Aptitude - Clock - Discussion

Thanks for explaining the answer.

I think the question is incorrect.

It is like this: A correct clock will have a time gap of (720/11 = 65 and 5/11) minutes between two successive overlaps of the hours hand and the minute hand. IF this time is being covered by the incorrect clock in 64 minutes (64 < 65 5/11), then the incorrect clock is gaining time, not losing time. What should have been covered in 65 5/11 mins is now being covered in 64 mins.

Thus the time gained in 65 5/11 minutes is 1 5/11 minutes (=16/11). So the time gained in 24 hrs (1440 minutes) is (1440 * (16/11) * (11/720) = 32 mins.

I believe when the incorrect clock covers a specified (correct) time in lesser (incorrect) time, then the incorrect clock is gaining time.

The answer must be : clock gains time of 32 mins per day.

I have a small correction to offer to my previous explanation.

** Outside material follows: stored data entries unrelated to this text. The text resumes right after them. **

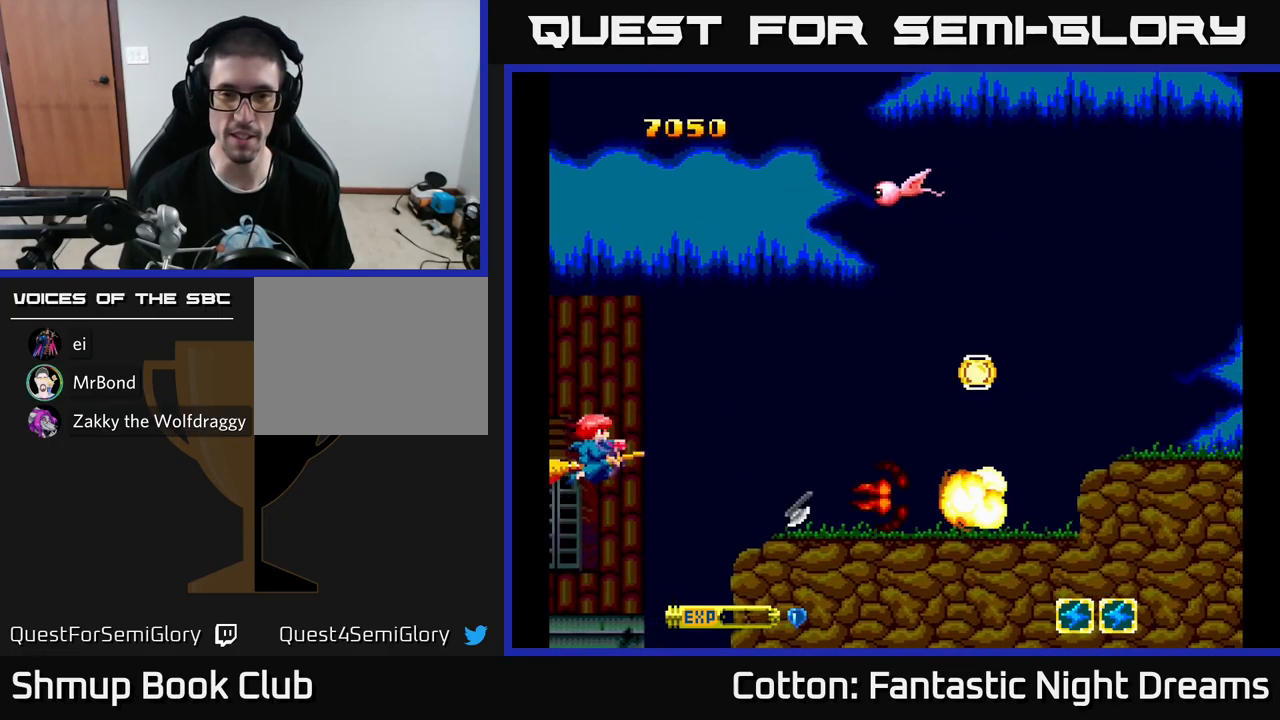
{"buttons": ["DPAD_UP"], "left_stick": "center", "right_stick": "center", "events": [[100, "X", "up"], [217, "X", "down"], [300, "X", "up"]]}
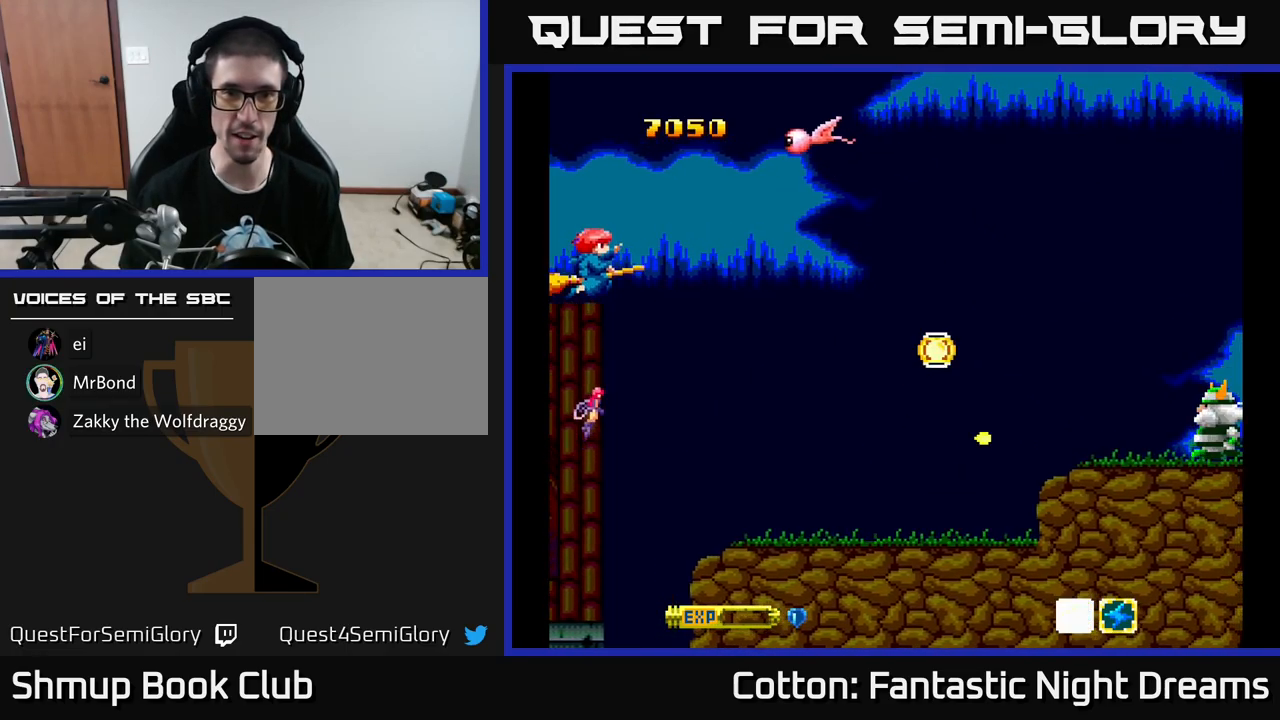
{"buttons": ["DPAD_DOWN"], "left_stick": "center", "right_stick": "center", "events": [[200, "X", "down"], [267, "X", "up"], [300, "DPAD_LEFT", "down"], [300, "DPAD_UP", "up"], [334, "DPAD_DOWN", "down"], [334, "X", "down"], [384, "DPAD_LEFT", "up"], [434, "X", "up"]]}
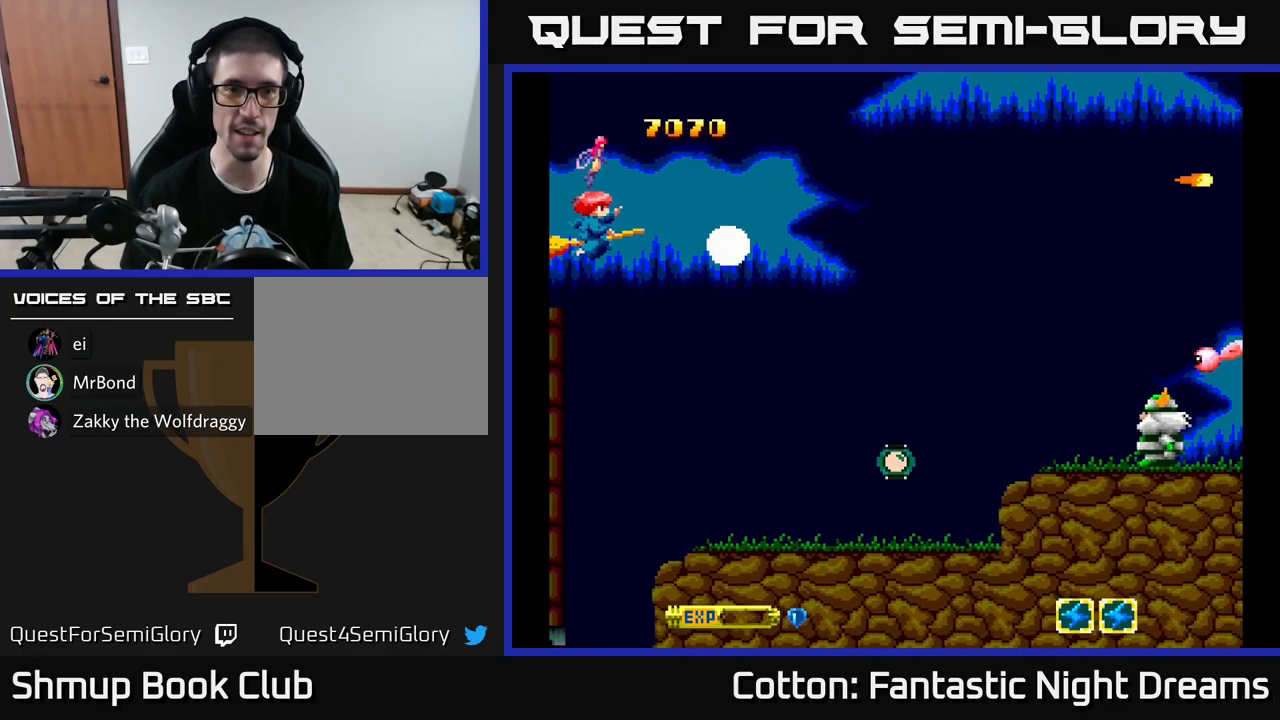
{"buttons": ["DPAD_DOWN", "DPAD_RIGHT"], "left_stick": "center", "right_stick": "center", "events": [[34, "X", "down"], [117, "X", "up"], [150, "DPAD_LEFT", "down"], [184, "DPAD_LEFT", "up"], [200, "X", "down"], [284, "DPAD_RIGHT", "down"], [300, "X", "up"], [384, "X", "down"], [500, "X", "up"]]}
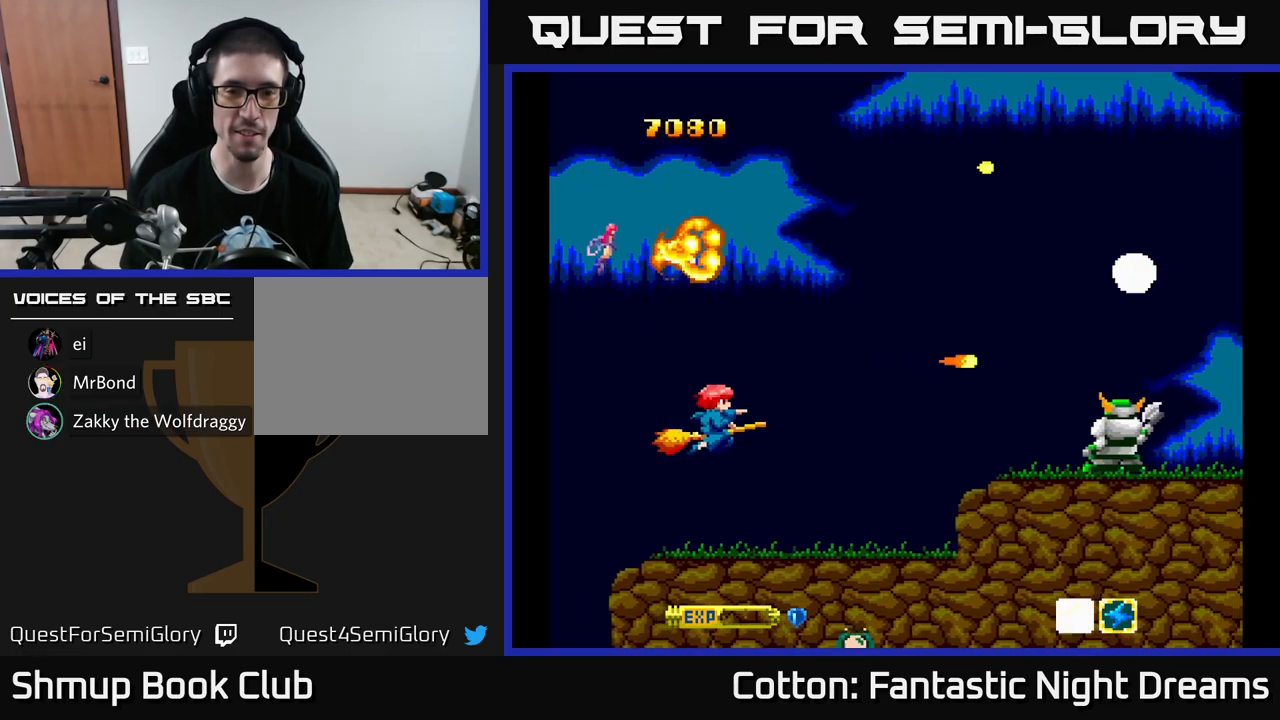
{"buttons": ["X", "DPAD_UP"], "left_stick": "center", "right_stick": "center"}
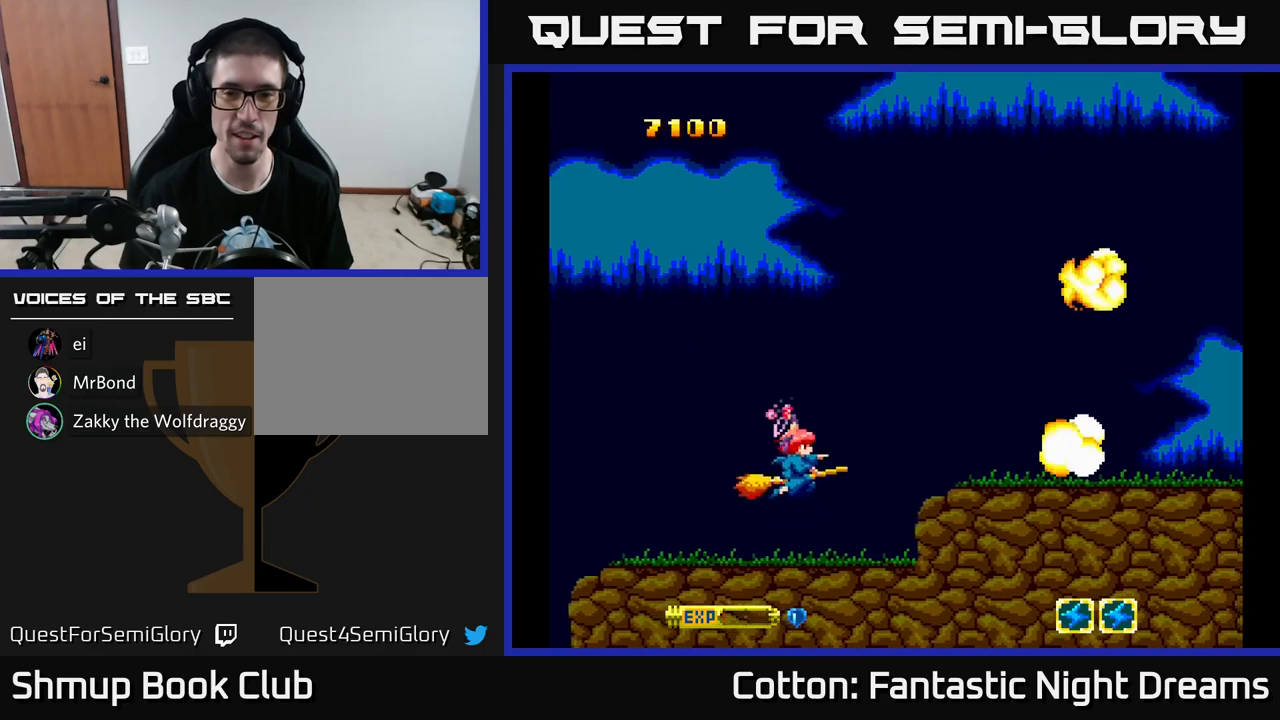
{"buttons": ["X", "DPAD_DOWN"], "left_stick": "center", "right_stick": "center", "events": [[34, "X", "up"], [67, "DPAD_LEFT", "down"], [100, "DPAD_UP", "up"], [117, "X", "down"], [234, "DPAD_LEFT", "up"], [234, "X", "up"], [284, "X", "down"], [384, "DPAD_DOWN", "down"], [417, "X", "up"], [500, "X", "down"]]}
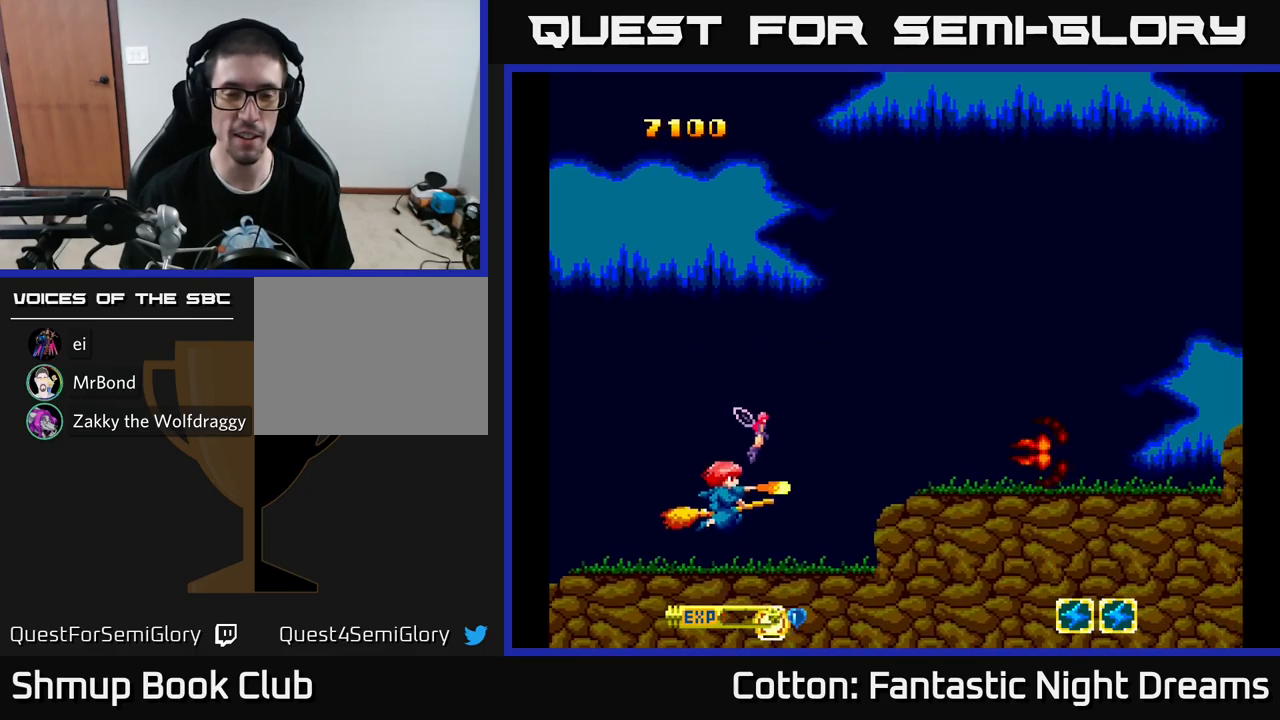
{"buttons": ["X", "DPAD_UP", "DPAD_LEFT"], "left_stick": "center", "right_stick": "center", "events": [[167, "X", "up"], [217, "X", "down"], [250, "DPAD_DOWN", "up"], [250, "DPAD_RIGHT", "down"], [317, "DPAD_RIGHT", "up"], [317, "DPAD_UP", "down"], [334, "X", "up"], [450, "X", "down"], [467, "DPAD_LEFT", "down"]]}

In 64 mins of correct time, the watch shows to have covered 65.5/11 mins. So the watch runs faster. Hence the time is gained. In 64 mins the time gained is 1.5/11 min. So in 24 hrs (1440 mins) the time gained is 1440*(16/11)*(1/64) = 32.8/11 mins.

So the time is GAINED, not lost, as per my understanding.

I think the clock is gaining time. Because, instead of meeting after 65 5/11, it is meeting in 64 minutes only. Hence the question, "what time it looses is wrong".

I am not understanding this question. Please, anybody explain me.

Here, I think there will be gain in time. Not a loss in time.

Please explain that 55 min space concept. I am not getting it properly.

I am unable to get the concept of -55 min space covered in 60 min. As well as the question about hands coincide every 64 min refers to?

Please explain me why in last step it is multiplied with 1/64?

The minute hand of a clock overtakes the hour hand at intervals of M minutes of correct time. The clock gains or loses in a day by=(72011/M)(60 * 24M) minutes.